WHO WAS D.M. CANRIGHT?

The final chapters of this book are from Seventh-Day Adventism Renounced, which was first published in 1898 and reprinted many times but is currently out of print. D.M. Canright, who died May 12, 1919, was a leader in the Seventh-day Adventist denomination for 28 years. He joined Adventism only 14 years after it started in 1844 and knew its leaders, people, and doctrines intimately, having been one of the chief elders of the Adventist denomination, together with James White and Ellen G. White, Adventist prophetess. In the late 1860s, Canright was one of the three members of the general conference committee that controlled Adventist work throughout the world.

After leaving Adventism in 1884, Canright joined a Baptist church at Otsego, Michigan, and became its pastor until it was built up into a prosperous church.
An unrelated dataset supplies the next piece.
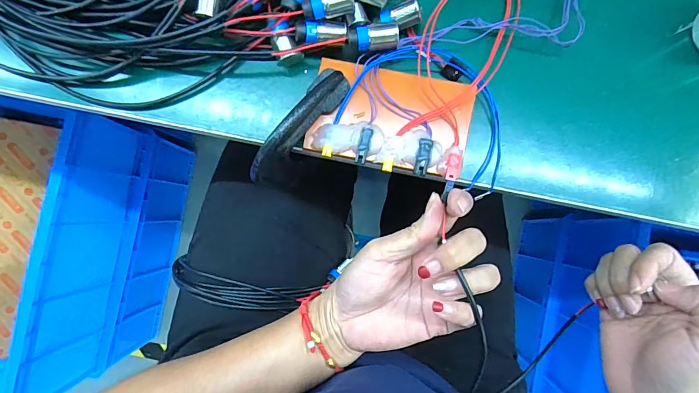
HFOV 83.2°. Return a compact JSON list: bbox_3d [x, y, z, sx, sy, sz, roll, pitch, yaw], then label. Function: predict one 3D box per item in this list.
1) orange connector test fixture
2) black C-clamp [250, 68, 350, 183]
[{"bbox_3d":[0.029,-0.056,0.290,0.113,0.020,0.072,13,87,2],"label":"orange connector test fixture"},{"bbox_3d":[-0.034,-0.049,0.281,0.017,0.046,0.095,39,89,3],"label":"black C-clamp"}]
In 1887, he moved to Grand Rapids, took a new mission and built it up to become one of the strong churches of the city, with several hundred members. When he died, he was pastor emeritus of this prospering New Testament church.

The testimony of such a man cannot be taken lightly, and in these days when Seventh-day Adventism is trying to put on a new, more biblical face, we will do well to pay attention to the words of this man of God. In this day of doctrinal carelessness, many are saying Adventism is not a false cult. The late Walter Martin popularized this view with his writings, particularly in Kingdom of the Cults, which is used as a textbook on false teaching in a great many Bible schools and seminaries, as well as in private study by church leaders. Though Dr. Martin had perceptive insight into many cults, he was frightfully wrong about Adventism, which is founded upon great doctrinal error and confusion.

Adventism’s foundation is corrupt, and it’s distinctive doctrines are contrary to Scripture, as we will see clearly from Canright’s testimony.

When challenged with the strange, unbiblical teachings and practices of Ellen White, Adventist leaders today sometimes want to argue that they no longer hold to some of their early teachings, that they do not uphold Ellen White as an infallible prophetess. But they do.

Modern Adventist publications continue to teach that Ellen White was a prophetess of God, that Sunday worship is an abomination, that the Sabbath holds authority over the Christian, that the dead have no consciousness, that law and grace work together in justification, that Christ is presently in the heavenly holy of holies performing his "investigative judgment," that hell is not eternal, that the Adventist Church is the one and only true last-days Remnant of God.

All of these heretical positions are presented in a recent Adventist publication, Seventh-Day Adventists Believe: A Biblical Exposition Of Fundamental Doctrines, published in 1988 by the Ministerial Association of the General Conference of Seventh-day Adventists, and professing to be "an authentic resource on Adventist doctrine."

The fact is that Seventh-day Adventism is just as deceptive and false today as it was during its early history. It’s time that this again be sounded out loudly.